The operation process of the receiving circuit having the above structure is as follows. The switch unit 30 is turned off in the reception standby mode. Accordingly, the power supply voltage Vcc is distributed by the distribution resistors R1 and R2 so that the bias voltage value applied to the low noise amplifier 20 is also reduced and the current consumption value is also reduced. Becomes smaller. The capacitors C1 and C2 of the impedance matching unit 40 are also in an open state and have a high impedance value and are stably matched. In the call mode, the switch unit 30 receives a control voltage from the control unit. The control voltage applied to P3, the base terminal of the second transistor Tr2, typically uses a PDM (Pulse Density Modulation) signal. This control voltage turns on the second transistor Tr2 to make the collector terminal P4 low. At this time, the parallel capacitors C1 and C2 of the output terminal of the low noise amplifier 20 connected to the terminal are alternately bypassed to change the impedance of the output terminal. At the same time, the collector terminal P4 of the second transistor Tr2 in the low state is connected to P2 which is the base terminal of the first transistor Tr1 and immediately turns on the first transistor Tr1. Subsequently, the power supply voltage Vcc applied to the emitter terminal P1 of the first transistor Tr1 is supplied to the collector terminal P6. The power supply voltage serves to apply a bias voltage applied to the low noise amplifier 20 input terminal to the distribution resistor R1. As a result, the input bias voltage of the low noise amplifier 20 is increased, the current consumption value is increased, and the impedance value of the impedance matching unit 40 is also appropriately matched to the current consumption value, thereby improving the sensitivity.
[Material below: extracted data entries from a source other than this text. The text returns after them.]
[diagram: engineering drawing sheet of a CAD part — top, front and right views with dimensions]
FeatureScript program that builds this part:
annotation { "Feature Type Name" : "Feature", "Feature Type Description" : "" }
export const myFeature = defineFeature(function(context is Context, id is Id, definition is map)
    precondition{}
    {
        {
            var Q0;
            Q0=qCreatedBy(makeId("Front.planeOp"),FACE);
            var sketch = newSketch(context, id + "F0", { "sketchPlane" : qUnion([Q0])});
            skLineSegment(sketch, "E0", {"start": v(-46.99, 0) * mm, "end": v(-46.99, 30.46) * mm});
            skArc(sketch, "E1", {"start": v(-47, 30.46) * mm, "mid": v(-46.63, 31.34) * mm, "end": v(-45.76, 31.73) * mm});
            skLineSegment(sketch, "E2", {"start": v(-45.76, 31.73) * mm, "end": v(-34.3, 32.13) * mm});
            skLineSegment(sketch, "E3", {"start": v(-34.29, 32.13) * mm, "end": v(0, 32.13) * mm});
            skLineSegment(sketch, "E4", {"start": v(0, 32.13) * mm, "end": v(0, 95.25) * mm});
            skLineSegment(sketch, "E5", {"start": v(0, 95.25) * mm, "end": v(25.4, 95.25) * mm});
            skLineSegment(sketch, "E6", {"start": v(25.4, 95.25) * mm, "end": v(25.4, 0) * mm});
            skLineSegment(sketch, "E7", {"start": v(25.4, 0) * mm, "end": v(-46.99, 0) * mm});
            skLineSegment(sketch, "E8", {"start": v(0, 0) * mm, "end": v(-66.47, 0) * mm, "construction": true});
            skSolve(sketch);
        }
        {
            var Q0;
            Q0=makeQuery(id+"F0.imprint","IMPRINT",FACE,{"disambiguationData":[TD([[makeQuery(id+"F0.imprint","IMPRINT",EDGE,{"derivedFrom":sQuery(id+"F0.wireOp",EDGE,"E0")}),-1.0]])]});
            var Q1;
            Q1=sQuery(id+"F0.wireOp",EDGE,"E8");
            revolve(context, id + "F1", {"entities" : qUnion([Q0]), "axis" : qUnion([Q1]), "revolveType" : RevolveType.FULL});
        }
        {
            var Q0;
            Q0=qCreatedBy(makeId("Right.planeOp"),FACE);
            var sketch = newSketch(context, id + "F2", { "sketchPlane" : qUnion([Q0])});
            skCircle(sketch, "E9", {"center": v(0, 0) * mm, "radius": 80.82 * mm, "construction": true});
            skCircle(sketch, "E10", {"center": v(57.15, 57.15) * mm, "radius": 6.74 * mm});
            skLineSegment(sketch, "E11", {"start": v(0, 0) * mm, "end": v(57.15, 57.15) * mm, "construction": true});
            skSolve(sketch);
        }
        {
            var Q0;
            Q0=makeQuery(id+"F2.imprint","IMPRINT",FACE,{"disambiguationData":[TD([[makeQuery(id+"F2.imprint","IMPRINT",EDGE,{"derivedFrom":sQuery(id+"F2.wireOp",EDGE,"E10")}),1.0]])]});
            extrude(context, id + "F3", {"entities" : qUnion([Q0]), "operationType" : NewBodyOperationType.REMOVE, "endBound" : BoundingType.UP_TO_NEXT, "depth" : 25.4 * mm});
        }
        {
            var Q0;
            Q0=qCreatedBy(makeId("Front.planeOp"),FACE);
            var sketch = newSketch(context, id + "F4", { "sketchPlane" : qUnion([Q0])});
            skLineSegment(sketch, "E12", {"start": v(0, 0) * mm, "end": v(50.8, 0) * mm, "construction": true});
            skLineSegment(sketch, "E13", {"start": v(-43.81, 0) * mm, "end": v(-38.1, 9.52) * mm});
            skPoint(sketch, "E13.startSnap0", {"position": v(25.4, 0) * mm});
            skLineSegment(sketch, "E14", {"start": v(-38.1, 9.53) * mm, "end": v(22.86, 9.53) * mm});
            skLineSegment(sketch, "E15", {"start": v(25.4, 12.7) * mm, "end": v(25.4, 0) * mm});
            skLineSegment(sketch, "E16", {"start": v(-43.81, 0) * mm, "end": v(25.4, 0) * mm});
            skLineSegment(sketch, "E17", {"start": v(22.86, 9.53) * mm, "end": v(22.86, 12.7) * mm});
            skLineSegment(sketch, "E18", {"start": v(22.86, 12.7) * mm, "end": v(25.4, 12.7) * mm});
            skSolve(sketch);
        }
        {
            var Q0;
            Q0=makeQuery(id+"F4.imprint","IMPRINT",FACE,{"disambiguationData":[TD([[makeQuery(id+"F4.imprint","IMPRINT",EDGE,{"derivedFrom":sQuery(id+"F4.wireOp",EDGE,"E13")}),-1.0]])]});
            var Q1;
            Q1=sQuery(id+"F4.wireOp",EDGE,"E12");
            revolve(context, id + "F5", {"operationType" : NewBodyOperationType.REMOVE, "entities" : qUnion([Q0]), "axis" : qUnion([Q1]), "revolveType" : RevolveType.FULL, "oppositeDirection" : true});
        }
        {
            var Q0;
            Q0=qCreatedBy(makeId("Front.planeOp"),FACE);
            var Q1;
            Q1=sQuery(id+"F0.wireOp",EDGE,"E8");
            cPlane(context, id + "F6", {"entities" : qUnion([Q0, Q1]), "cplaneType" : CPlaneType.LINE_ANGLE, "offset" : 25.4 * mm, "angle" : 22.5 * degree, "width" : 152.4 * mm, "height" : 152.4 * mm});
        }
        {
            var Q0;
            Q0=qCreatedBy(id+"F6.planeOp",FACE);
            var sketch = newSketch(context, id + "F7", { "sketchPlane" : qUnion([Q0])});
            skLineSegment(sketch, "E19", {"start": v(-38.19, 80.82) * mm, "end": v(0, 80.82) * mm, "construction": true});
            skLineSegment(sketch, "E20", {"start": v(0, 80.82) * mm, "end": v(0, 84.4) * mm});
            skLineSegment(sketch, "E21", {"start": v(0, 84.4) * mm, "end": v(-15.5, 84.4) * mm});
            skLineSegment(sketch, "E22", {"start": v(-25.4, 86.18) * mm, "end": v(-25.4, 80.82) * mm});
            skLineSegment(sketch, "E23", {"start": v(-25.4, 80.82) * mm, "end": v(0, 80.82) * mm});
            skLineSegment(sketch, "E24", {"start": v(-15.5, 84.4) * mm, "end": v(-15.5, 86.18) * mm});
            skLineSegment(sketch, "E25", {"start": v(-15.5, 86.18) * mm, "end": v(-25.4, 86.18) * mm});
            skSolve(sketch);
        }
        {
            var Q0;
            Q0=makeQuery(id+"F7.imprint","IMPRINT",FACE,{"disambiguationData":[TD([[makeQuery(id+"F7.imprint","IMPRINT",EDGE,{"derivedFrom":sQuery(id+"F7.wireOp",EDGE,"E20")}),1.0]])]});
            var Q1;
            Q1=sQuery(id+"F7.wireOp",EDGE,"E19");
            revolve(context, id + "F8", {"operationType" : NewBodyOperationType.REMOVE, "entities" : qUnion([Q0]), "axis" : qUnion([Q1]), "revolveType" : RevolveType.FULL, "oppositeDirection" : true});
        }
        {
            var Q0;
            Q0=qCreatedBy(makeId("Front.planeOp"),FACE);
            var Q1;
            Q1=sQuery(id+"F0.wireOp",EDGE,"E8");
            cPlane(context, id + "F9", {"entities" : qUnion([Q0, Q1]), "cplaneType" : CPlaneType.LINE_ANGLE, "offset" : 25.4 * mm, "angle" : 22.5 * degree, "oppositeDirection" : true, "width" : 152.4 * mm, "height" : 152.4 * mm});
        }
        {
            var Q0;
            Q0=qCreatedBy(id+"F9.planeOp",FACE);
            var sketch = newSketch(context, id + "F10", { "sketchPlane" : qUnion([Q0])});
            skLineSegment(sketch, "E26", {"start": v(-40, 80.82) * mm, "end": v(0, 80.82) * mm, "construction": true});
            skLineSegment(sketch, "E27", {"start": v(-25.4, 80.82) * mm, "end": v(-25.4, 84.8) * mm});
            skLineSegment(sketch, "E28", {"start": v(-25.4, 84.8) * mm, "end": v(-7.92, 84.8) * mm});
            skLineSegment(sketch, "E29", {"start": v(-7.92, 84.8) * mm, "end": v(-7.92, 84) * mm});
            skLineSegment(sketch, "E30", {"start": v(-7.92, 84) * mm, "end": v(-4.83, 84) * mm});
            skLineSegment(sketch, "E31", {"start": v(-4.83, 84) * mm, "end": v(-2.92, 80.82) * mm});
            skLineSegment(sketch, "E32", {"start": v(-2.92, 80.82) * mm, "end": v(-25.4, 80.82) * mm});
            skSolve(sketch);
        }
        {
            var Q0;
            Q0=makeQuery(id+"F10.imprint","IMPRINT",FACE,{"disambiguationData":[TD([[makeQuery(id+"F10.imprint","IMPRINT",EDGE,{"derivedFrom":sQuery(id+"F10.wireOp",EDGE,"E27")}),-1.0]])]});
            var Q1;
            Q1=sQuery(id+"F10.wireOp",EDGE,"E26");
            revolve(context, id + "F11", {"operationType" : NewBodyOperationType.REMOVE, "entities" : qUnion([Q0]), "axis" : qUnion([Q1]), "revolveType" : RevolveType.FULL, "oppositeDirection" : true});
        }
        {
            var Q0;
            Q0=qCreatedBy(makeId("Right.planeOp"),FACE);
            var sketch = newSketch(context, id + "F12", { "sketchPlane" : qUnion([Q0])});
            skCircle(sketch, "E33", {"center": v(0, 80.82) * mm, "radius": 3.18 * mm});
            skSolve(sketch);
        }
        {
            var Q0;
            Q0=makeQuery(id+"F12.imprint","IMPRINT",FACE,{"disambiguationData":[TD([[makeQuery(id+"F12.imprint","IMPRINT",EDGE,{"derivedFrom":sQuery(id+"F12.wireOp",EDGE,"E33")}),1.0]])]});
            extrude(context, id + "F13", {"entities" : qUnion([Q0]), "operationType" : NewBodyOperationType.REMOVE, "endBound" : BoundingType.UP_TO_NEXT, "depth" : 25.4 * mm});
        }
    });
As described above, the receiving circuit of the code division multiple access mobile terminal according to the present invention satisfies both sensitivity and sensitivity.

In the above description of the present invention, specific embodiments have been described. Therefore, the scope of the present invention should not be defined by the described embodiments, but should be determined by the equivalent of claims and claims.

As described above, in order to satisfy the insensitive characteristics in the implementation of the reception signal processing apparatus of the code division multiple access mobile communication terminal, the current consumption of the low noise amplifier is increased only when necessary to minimize the current consumption and to tune the output stage impedance matching. By optimizing the linearity of low-noise amplifiers, single-tone desensitization due to intermodulation characteristics can be improved.

Claims (1)

In the receiving circuit of the code division multiple access mobile communication terminal, Controlling the bias voltage of the input terminal of the low noise amplifier by switching the control voltage applied according to the reception mode and the call mode from the control unit to adjust the current consumption of the low noise amplifier, and determine the impedance value of the impedance matching unit according to the current consumption With a switch, And the impedance matching unit configured to match the low noise amplifier output impedance by determining the impedance value according to switching of the switch unit.